Task instructions
Retype each entry. Leave nothing out.

Exercise inputs
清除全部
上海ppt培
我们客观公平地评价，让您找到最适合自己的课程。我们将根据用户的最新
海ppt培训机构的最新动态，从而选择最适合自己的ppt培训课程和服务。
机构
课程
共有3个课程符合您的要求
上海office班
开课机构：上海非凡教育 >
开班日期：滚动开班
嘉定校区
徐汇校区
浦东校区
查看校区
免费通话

Result of the exercise
清除全部
上海ppt培
我们客观公平地评价，让您找到最适合自己的课程。我们将根据用户的最新
海ppt培训机构的最新动态，从而选择最适合自己的ppt培训课程和服务。
机构
课程
共有3个课程符合您的要求
上海office班
开课机构：上海非凡教育 >
开班日期：滚动开班
嘉定校区
徐汇校区
浦东校区
查看校区
免费通话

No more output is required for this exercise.